### Goal of the exercise
The result should be every line in the data below that carries the string "Elveg".

### Data listing
☆ ☆ ☆ ☆ ☆ ☆ ☆
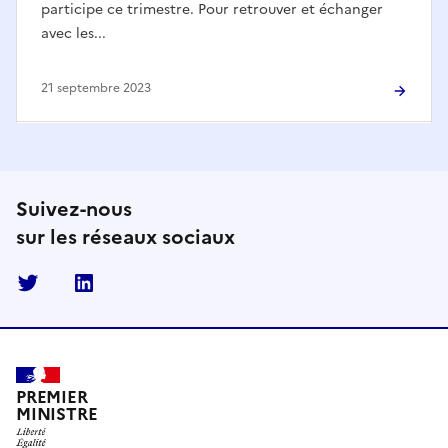
participe ce trimestre. Pour retrouver et échanger
avec les...
21 septembre 2023
Suivez-nous
sur les réseaux sociaux
Twitter
Linkedin
PREMIER
MINISTRE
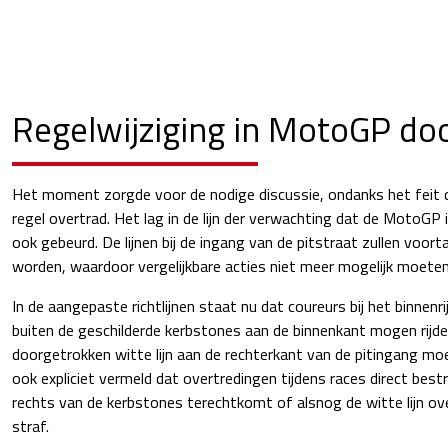
Regelwijziging in MotoGP do
Het moment zorgde voor de nodige discussie, ondanks het feit 
regel overtrad. Het lag in de lijn der verwachting dat de MotoGP i
ook gebeurd. De lijnen bij de ingang van de pitstraat zullen voo
worden, waardoor vergelijkbare acties niet meer mogelijk moeten 
In de aangepaste richtlijnen staat nu dat coureurs bij het binnenri
buiten de geschilderde kerbstones aan de binnenkant mogen rijd
doorgetrokken witte lijn aan de rechterkant van de pitingang moe
ook expliciet vermeld dat overtredingen tijdens races direct best
rechts van de kerbstones terechtkomt of alsnog de witte lijn over
straf.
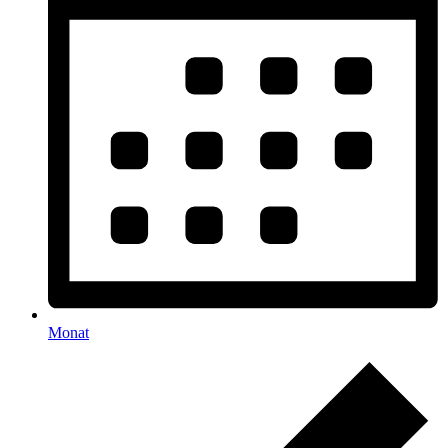
Monat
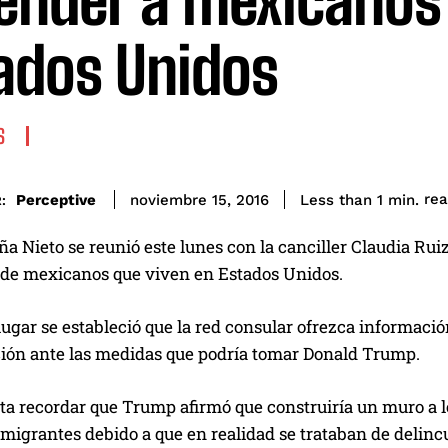
ender a mexicanos
ados Unidos
S
re
Perceptive
Less than 1
min.
noviembre 15, 2016
:
a Nieto se reunió este lunes con la canciller Claudia Ruiz
 de mexicanos que viven en Estados Unidos.
ugar se estableció que la red consular ofrezca informació
ción ante las medidas que podría tomar Donald Trump.
ta recordar que Trump afirmó que construiría un muro a lo
nmigrantes debido a que en realidad se trataban de delinc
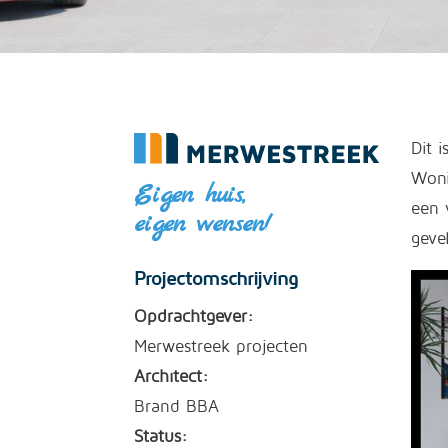
Dit 
Woni
Eigen huis,
een 
eigen wensen!
gevel
Projectomschrijving
Opdrachtgever:
Merwestreek projecten
Architect:
Brand BBA
Status:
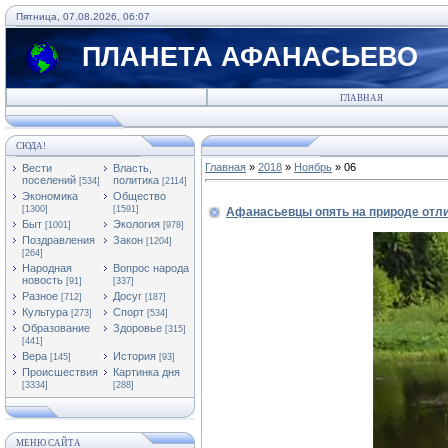
Пятница, 07.08.2026, 06:07
ПЛАНЕТА АФАНАСЬЕВО
ГЛАВНАЯ
СЮДА!
Главная
»
2018
»
Ноябрь
»
06
Вести
Власть,
поселений
политика
[534]
[2114]
Экономика
Общество
[1300]
[1591]
Афанасьевцы опять на природе отли
Быт
Экология
[1001]
[978]
Поздравления
Закон
[1204]
[264]
Народная
Вопрос народа
новость
[91]
[337]
Разное
Досуг
[712]
[187]
Культура
Спорт
[273]
[534]
Образование
Здоровье
[315]
[441]
Вера
История
[145]
[93]
Происшествия
Картинка дня
[3334]
[288]
МЕНЮ САЙТА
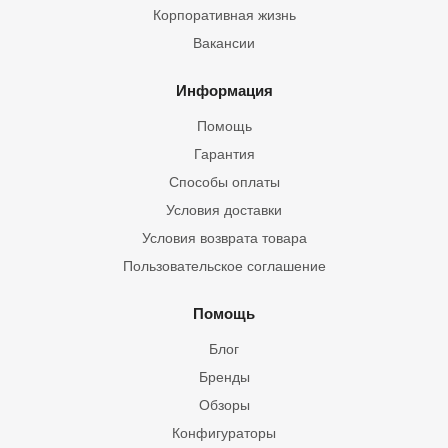
Корпоративная жизнь
Вакансии
Информация
Помощь
Гарантия
Способы оплаты
Условия доставки
Условия возврата товара
Пользовательское соглашение
Помощь
Блог
Бренды
Обзоры
Конфигураторы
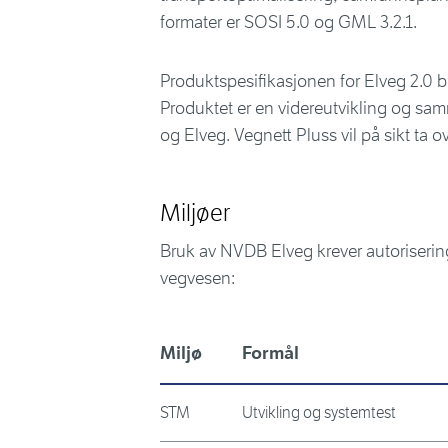
formater er SOSI 5.0 og GML 3.2.1.
Produktspesifikasjonen for Elveg 2.0 ble
Produktet er en videreutvikling og s
og Elveg. Vegnett Pluss vil på sikt ta ov
Miljøer
Bruk av NVDB Elveg krever autorisering o
vegvesen:
Miljø
Formål
STM
Utvikling og systemtest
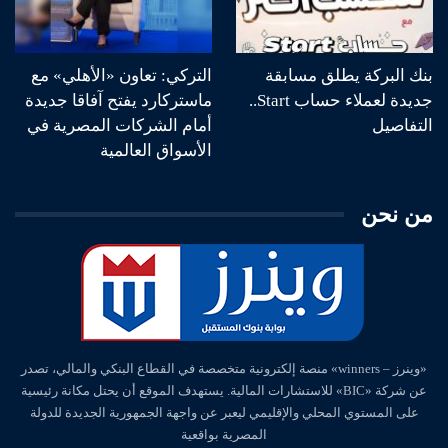
بنك البركة يطلق مسابقة
التركي: تعاون «الأهلي» مع
جديدة لعملاء حساب Start..
ماستركارد يفتح آفاقا جديدة
التفاصيل
أمام الشركات المصرية في
الأسواق العالمية
من نحن
«وينرز – winners» منصة إلكترونية متخصصة في القطاع البنكي والمالي، تصدر
عن شركة «BIC» للاستشارات المالية. يستهدف الموقع أن يحتل مكانة رئيسية
على المستوي المحلي والإقليمي ليعبر عن واجهة الجمهورية الجديدة للدولة
المصرية بواقعية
☆ ☆ ☆ ☆ ☆ ☆ ☆
### Answer box
Produktspesifikasjonen for Elveg 2.0 ble
og Elveg. Vegnett Pluss vil på sikt ta ov
Bruk av NVDB Elveg krever autorisering o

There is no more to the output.